Surge in EM Corporate bond issuance is not cause for concern, says Alliance Bernstein
New bond issuance by emerging-market companies boomed in 2012, leading to fears of a bubble. But according to research released today by Alliance Bernstein, this market growth is positive for investors, rather than a harbinger of soaring debt levels or deteriorating credit quality.
Data reported by the firm showed that emerging-market corporate bond issuance hit a record of more than $300bn in 2012, compared with about $200bn in 2011. The biggest increase occurred in Asia, with issuance more than doubling.
“High issuance can be a symptom of excessive and irresponsible borrowing, but global metrics don’t show obvious signs that companies are leveraging up. For example, as shown in the chart below, total debt levels of EM companies have not risen sharply by historical standards,” Alliance Bernstein said.
The boom was partly driven by favourable bond-market conditions, with strong investor demand and interest rates close to record lows.
Another factor at work saw companies turning to the bond markets instead of the banks for financing.
“This disintermediation is a common feature of evolving capital markets. In this case, it was largely a by-product of the euro-area financial crisis,” the firm added.
As European banks became increasingly risk averse and faced funding constraints, they significantly reduced their activity in the EM trade finance and syndicated loan markets. Global syndicated loan issuance shrank to less than half its 2011 levels, with the bulk of that decline occurring in Asia, where European banks had been big players.
JPMorgan reports that foreign claims by French banks decreased by 40%, accounting for much of the contraction.

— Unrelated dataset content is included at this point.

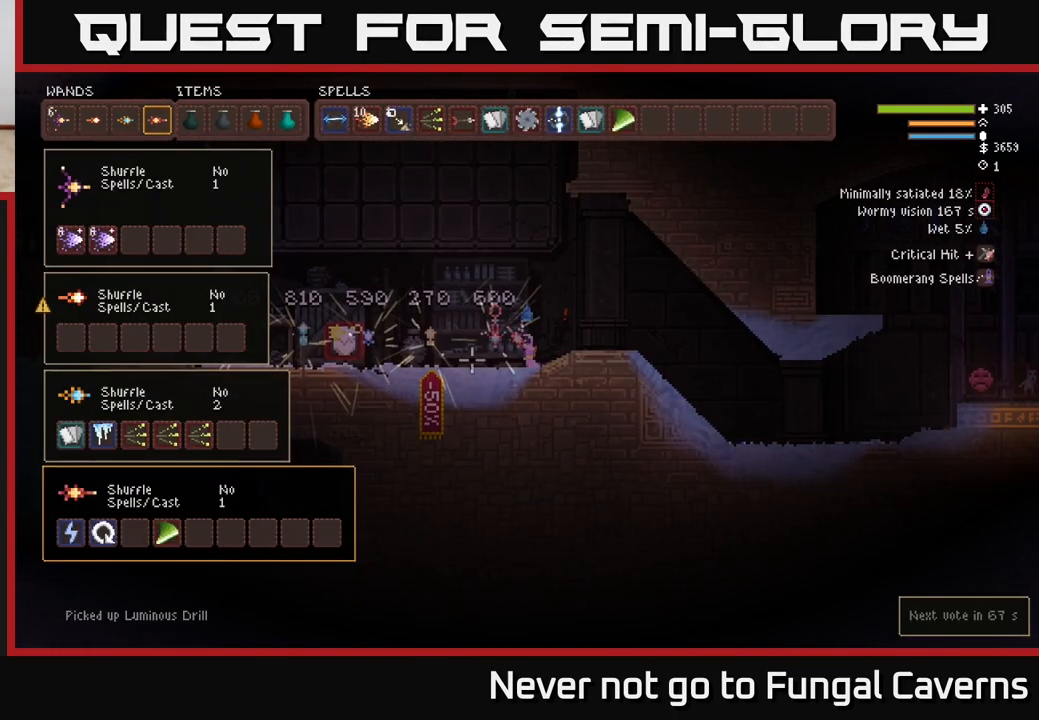
{"buttons": [], "left_stick": "center", "right_stick": "center", "events": []}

As a result, a host of Asian companies refinanced their debt, many of them-notably in Hong Kong-entering the US dollar bond market. Asian banks also started to take a bigger role in providing trade financing, which in turn led them to seek more US dollar funding through bond issuance.
Finally, this has implications for investors.
“In short, we believe this growth is good. The relatively young EM corporate debt market is now large enough to warrant a dedicated EM portfolio allocation. The hard-currency corporate universe today is now over $1 trillion. This scale brings a number of benefits, including greater liquidity and more opportunity to diversify against issuer-specific risk,” Alliance Bernstein said.